Yine iktidar planından meseleye yanaşacak olursak... FETÖ’nün kötülüğünün temel kaynağı, taşıdığı “Ilıman İslâm” zihniyetini Müslümanlara zerk ederek itikadımızı bozmak çabasında oluşuydu. Hainliği bile bundan sonra gelir. Ak Parti’yse, FETÖ’cü olmasa bile aynı zihniyeti taşıyanlar tarafından idare edilen parti hüviyetinden bir türlü kurtarılamıyor. FETÖ ne kadar büyük bir sıkıntıya sebeb olmuşsa, bu kadrolar da ilerleyen zamanlarda benzer müşküllere gebe. Dolayısıyla Ak Parti’nin evvelâ zihniyetini, akabinde vizyonunu ve bu vizyona göre de kadrolarını yenilemesi zarurettir. Ak Parti, hiçbir şey için olmasa bile, sırf 2019 seçimlerine kadar ayakta kalmak istiyorsa bu değişimi gerçekleştirmek zorunda.

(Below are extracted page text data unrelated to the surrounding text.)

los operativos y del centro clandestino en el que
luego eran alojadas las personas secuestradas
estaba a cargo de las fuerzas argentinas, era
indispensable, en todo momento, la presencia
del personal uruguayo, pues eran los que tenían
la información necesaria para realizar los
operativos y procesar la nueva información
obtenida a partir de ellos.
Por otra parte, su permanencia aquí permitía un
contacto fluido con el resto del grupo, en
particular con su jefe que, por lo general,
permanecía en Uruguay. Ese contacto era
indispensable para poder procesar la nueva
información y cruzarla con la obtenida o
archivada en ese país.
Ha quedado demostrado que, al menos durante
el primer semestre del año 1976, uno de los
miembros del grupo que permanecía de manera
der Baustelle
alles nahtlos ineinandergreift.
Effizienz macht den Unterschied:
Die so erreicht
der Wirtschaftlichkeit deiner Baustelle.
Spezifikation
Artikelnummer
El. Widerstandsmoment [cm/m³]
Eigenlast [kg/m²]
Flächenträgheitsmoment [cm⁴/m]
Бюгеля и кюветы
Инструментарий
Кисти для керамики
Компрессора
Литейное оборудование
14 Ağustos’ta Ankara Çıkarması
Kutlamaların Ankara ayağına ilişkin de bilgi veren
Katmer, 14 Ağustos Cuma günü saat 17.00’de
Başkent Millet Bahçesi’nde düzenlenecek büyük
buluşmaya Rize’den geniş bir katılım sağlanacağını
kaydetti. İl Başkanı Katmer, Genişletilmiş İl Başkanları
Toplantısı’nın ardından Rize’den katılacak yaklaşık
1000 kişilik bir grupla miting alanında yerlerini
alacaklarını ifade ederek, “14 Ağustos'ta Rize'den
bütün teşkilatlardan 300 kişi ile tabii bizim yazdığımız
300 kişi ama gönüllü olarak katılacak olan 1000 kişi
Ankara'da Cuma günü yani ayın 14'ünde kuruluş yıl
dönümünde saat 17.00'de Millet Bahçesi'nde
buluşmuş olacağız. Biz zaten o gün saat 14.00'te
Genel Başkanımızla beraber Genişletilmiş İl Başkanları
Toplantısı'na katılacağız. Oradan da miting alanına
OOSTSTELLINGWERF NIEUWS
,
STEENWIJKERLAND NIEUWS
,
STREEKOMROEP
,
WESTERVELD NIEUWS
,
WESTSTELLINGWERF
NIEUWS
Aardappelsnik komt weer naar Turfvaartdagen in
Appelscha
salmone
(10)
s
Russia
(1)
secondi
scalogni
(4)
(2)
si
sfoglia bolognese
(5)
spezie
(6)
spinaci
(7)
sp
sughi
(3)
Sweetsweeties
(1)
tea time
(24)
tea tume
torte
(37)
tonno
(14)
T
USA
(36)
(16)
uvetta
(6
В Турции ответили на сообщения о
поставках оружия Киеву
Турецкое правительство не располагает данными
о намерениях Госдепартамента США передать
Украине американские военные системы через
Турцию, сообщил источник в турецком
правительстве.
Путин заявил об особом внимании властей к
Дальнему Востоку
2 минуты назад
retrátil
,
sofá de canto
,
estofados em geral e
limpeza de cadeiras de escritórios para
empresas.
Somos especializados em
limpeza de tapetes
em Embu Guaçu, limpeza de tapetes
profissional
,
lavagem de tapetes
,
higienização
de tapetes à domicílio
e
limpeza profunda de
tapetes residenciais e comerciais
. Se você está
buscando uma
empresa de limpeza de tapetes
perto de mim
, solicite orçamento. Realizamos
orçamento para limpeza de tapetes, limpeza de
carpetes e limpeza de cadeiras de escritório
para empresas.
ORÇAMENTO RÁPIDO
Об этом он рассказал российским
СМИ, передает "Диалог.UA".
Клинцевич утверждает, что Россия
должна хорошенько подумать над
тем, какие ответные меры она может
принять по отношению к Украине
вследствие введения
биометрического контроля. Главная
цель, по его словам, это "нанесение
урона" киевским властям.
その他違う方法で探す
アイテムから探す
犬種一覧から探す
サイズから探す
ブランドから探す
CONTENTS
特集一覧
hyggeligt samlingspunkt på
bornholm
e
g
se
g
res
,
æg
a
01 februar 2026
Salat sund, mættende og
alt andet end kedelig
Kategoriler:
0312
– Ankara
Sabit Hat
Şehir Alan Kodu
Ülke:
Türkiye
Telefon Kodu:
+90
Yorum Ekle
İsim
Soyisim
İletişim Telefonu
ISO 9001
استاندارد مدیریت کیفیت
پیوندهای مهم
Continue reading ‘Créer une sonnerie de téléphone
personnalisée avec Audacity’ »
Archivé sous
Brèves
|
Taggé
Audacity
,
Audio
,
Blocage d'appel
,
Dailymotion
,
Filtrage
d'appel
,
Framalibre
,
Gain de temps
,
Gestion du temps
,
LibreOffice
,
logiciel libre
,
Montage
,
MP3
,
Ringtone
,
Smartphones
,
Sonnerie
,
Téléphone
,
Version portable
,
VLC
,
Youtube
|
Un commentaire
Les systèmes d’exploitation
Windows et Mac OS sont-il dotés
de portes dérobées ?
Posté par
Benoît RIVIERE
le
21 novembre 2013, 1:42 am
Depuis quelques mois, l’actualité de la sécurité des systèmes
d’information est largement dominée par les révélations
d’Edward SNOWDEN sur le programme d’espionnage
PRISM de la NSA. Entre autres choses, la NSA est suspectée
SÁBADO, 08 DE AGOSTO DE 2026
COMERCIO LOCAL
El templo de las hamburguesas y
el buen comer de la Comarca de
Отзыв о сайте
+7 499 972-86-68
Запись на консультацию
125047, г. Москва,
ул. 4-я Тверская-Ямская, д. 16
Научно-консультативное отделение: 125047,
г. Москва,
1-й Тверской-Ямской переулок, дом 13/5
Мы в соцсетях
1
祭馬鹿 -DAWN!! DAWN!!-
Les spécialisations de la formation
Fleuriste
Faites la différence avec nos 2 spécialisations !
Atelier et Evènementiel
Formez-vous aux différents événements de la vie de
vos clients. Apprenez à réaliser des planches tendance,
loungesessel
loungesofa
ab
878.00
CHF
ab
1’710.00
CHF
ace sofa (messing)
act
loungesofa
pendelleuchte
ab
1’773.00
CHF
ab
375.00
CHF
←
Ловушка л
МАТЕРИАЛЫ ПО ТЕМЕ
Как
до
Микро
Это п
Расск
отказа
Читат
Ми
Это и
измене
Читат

Hâlâ yol, köprü, havaalanı söyleminde ısrar edenler bilsinler ki, düşman bu söylemle dalga geçiyor. Şu kerteden sonra bizim için ideal ancak hududsuz ulvî ufuklar olur ki, gerisi palavra...

Türkiye Cumhuriyeti’nin reaksiyoner politikayı yavaş yavaş terk edip, belirlenen ve Müslüman milletimizle mutabık bir istikâmete doğru aksiyoner bir hüviyete bürünmesi şart.

***

Karşı tarafın bu bir senede attığı adımlara kısaca bakacak olursak.

PYD ile ABD ittifakı malûm. Anadolu’yu fiilî olarak İslâm Âleminden tecrit etme planı son sürat devam ediyor. Bununla beraber İslâmî mücadelenin remzi hâline gelmiş ve Anadolu’nun İslâm Âlemi nazarındaki itibarının da kaynaklarından olan Gazze’de iktidarı ele geçirmeye çalışıyor. Bir diğer taraftan Türkiye’yi ekonomik olarak darboğaza sokmak için de Katar’ı hedef alıyorlar. Son bir kaç senedir bilhassa askerî planda Türkiye’ye yönelik uygulanan ambargo da sürüyor.

***

Bir Alman ajanının Gezi Parkı’na bakan bir otele kurduğu teçhizat ile dağıttığı ayaklanma bildirisi, Kemal Kılıçdaroğlu’nun “adalet” başlıklı yürüyüşü, Suriye’li mültecileri hedef alan provokasyonların gün geçtikçe büyümesi, Büyükada’da gerçekleşen ve 15 Temmuz gecesini hatırlatan toplantı, içten içe bir şeylerin bu günlerde yeniden kaynamakta olduğunun alâmeti...

***

*

Çok hesab, kitab yapıyorlar. Kurdukları denklemler muhtemelen sayfalara sığmıyor... Buna mukabil “Mutlak Faal” Allah’a dayanmayan hiçbir hesabın tutmayacağını anlayamıyorlar. Şeytanın iğvasına kapılıp zaman zaman kazandıklarını zannetseler bile, hiçbir zaman mutlak mânâda muvaffak olamayacaklar. Müslüman Anadolu İnsanı, Kemalizmin “Ilımlı İslâm” dahil her çeşidine yumruk üstüne yumruk indirmeye devam edecek ve bu topraklar yeni bir İslâmî dirilişin, şahlanışın merkezi olacak. Yazımız içinde de dediğimiz üzere, bundan sonra, biz, “dönüştürülemeyen” sınıfına geçmiş bulunuyoruz; ve muhtemeldir ki, bizimle alâkalı hesabların yapıldığı defter kapağında, artık “yok edilmesi gereken” başlığı yazıyordur. Vazgeçmeyecekler ve bilin ki bundan sonrası çok daha çetin olacak. Eşyanın tabiatı gereği, böylesi çetin dönemlerin aynı zamanda sahte ile hakiki olanı da ayrıştıran bir keyfiyete haiz olacağı muhakkak. Muhtemeldir ki azalarak çoğalacak ve güçleneceğiz. Nihayetinde de Allah’ın izniyle biz kazanacağız.

*

Son sözümüz de, tüm bu işlerin arkasında kâh avuçlarını oğuşturan, kah kan ter içinde tir tir titreyen Yahudiye olsun: Biz, Allah’ın yeryüzüne halife kıldığı, cismen ve ruhen insan olan Müslümanlar, Davut Yıldızı’nın hakiki mirasçıları; size, toprağın altından başka üstünde hiçbir şey vadetmiyoruz. Bunu da böyle bilin.

Her daim teyakkuzdayız, hazır ve nazır... Hesab insanlık çapında kabarık, sakın geç kalmayın, tez bekleriz.